Resistant AI has raised more funding for its artificial intelligence (AI) and machine learning (ML) security solutions.
The company has added $11 million from venture capital (VC) firm Notion Capital to its Series A funding, bringing the total to $27.6 million, Resistant AI said in a Tuesday (June 27) press release.
It will use the new funding to continue expanding its product, team and geographic presence to help FinTechs and financial institutions protect their onboarding and transaction systems from the growing number of automated, AI-driven malicious attacks, according to the release.
“The old methods of fighting financial crime cannot keep up and Resistant AI’s unique application of machine learning successfully tackles these ever-changing threats,” Resistant AI CEO and founder Martin Rehak said in the release. “With this investment from Notion Capital we are able to build on this success and bring our solution to more institutions in the face of these increasingly pernicious threats.”
Resistant AI’s solutions look for anomalies in documents, transactions and behaviors, according to the press release.
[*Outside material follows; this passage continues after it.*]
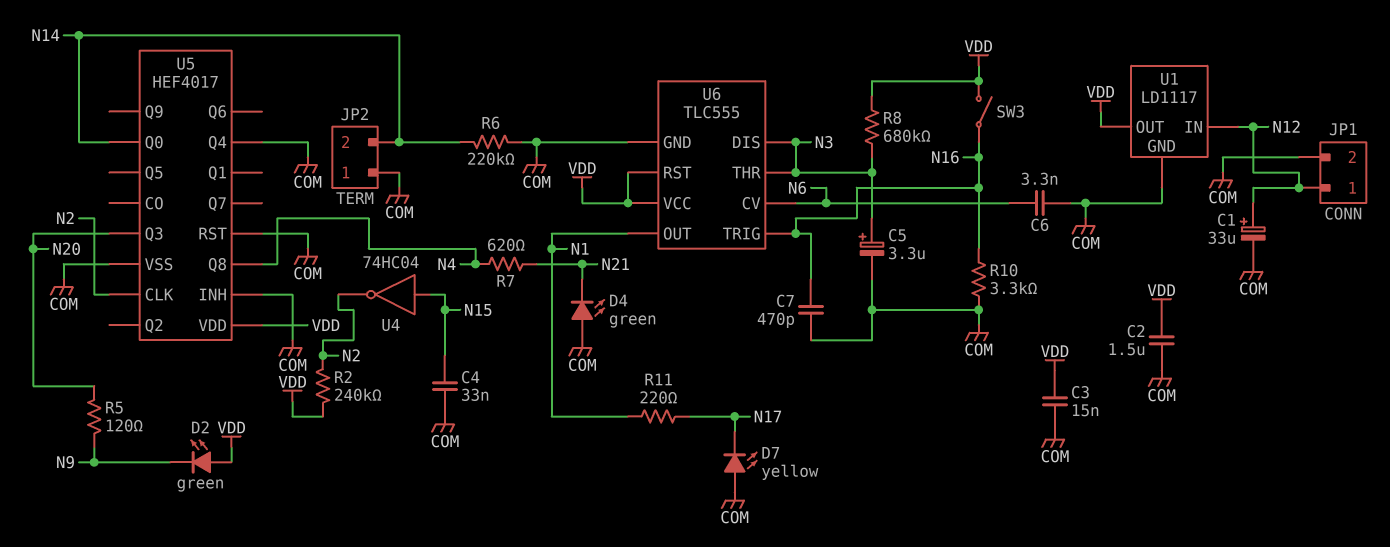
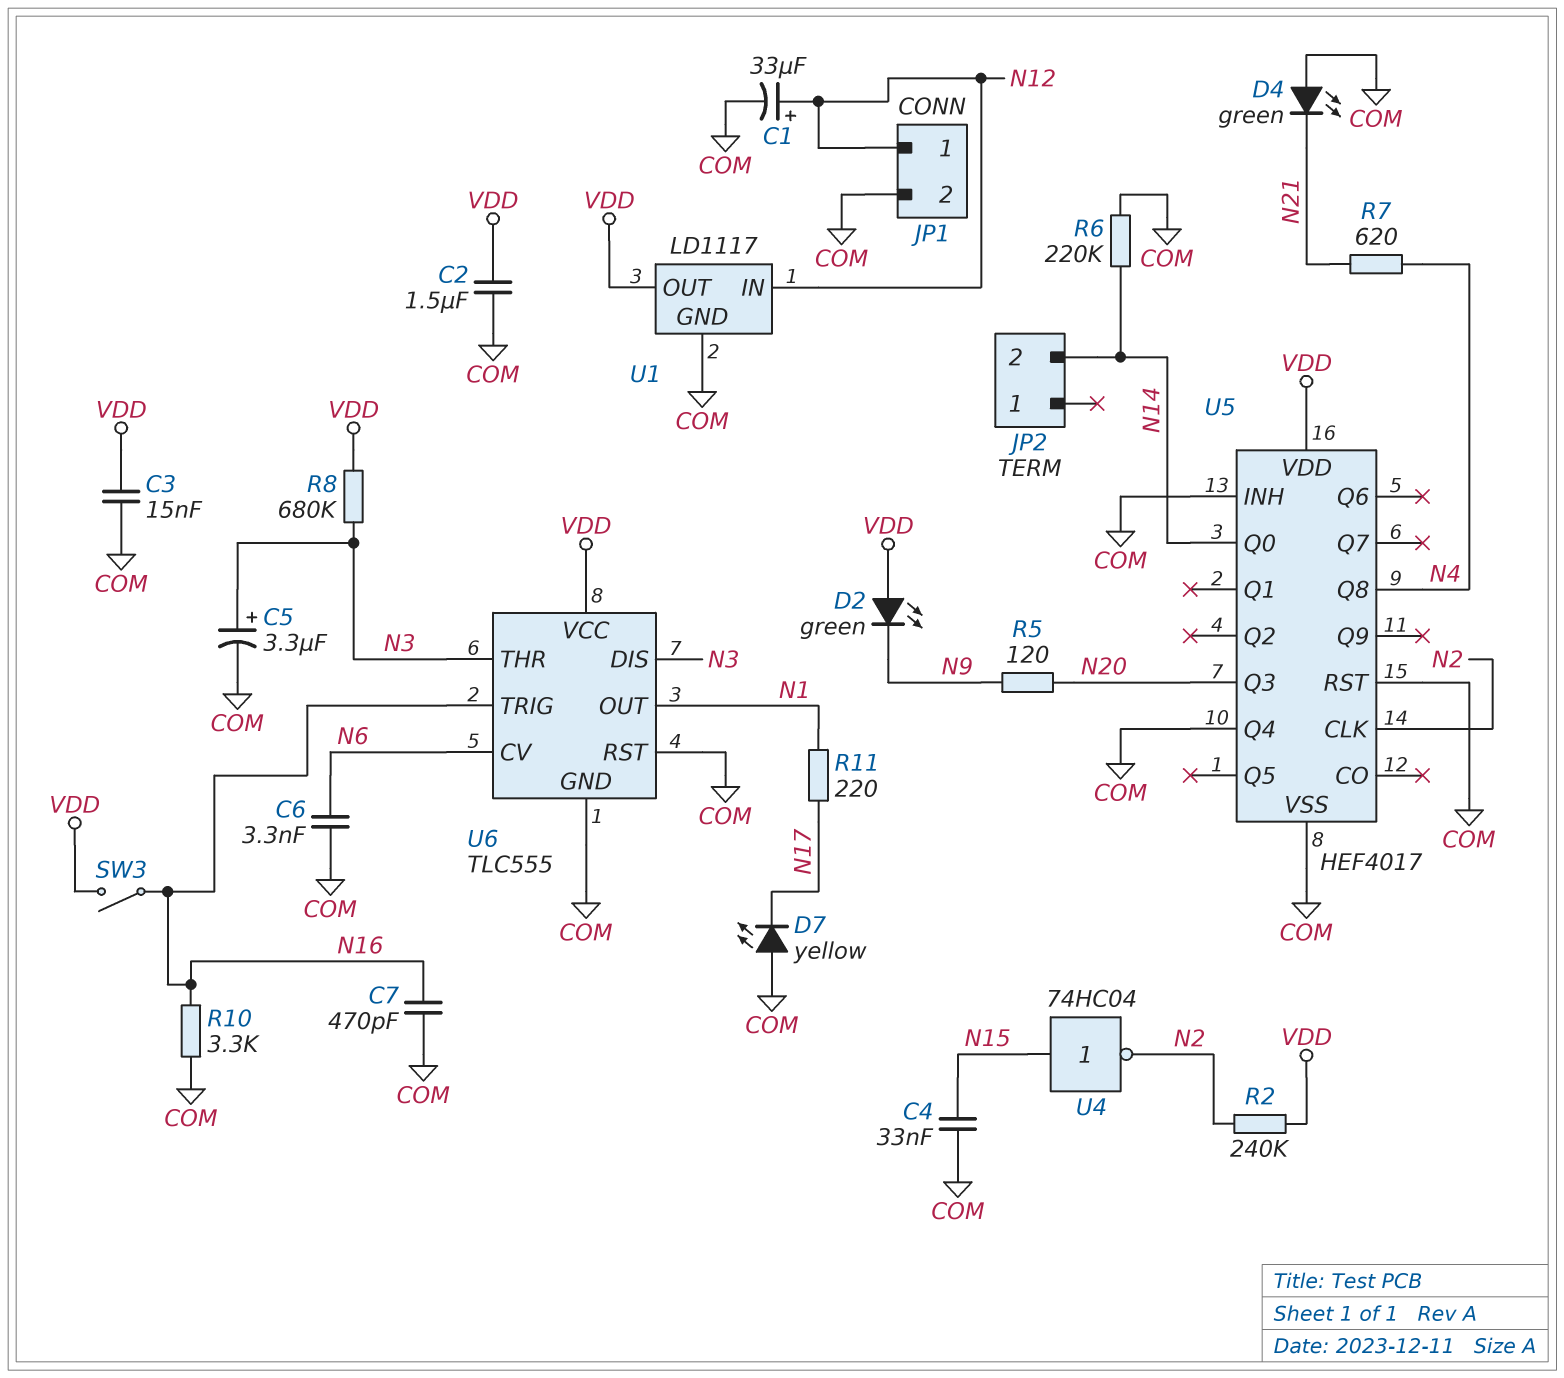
JP2 pin 1: COM -> none
U6 pin RST: VDD -> COM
The solutions augment financial service companies’ existing risk tech stacks — and double the number of threats detected — by analyzing digital documents for signs of forgery or fraud, adding alert prioritization and new risk discovery to existing rules-based anti-money laundering (AML) transaction monitoring systems, and taking in outputs from data sources across an organization, the release said.
“Synthetic identity fraud has been named the fastest growing financial crime in the U.S., with $6 billion in total losses to the banking sector in 2021 alone, and the Resistant AI product is the only comprehensive solution out there that moves as fast as the fraudsters do,” Notion Capital Principal Kamil Mieczakowski said in the release. “We’re excited to be working with them so they can meet the growing demand for their solution.”
PYMNTS research has found that AI-based fraud prevention systems have proven to be some of the most effective at stopping identity fraud, as they can pinpoint minute inconsistencies in stolen or manufactured identities that would pass unnoticed by human analysts.
Seventy-five percent of acquiring banks are currently leveraging AI to fight fraud, including identity fraud, according to “Fraud Takes On A New Identity,” a PYMNTS and DataVisor collaboration.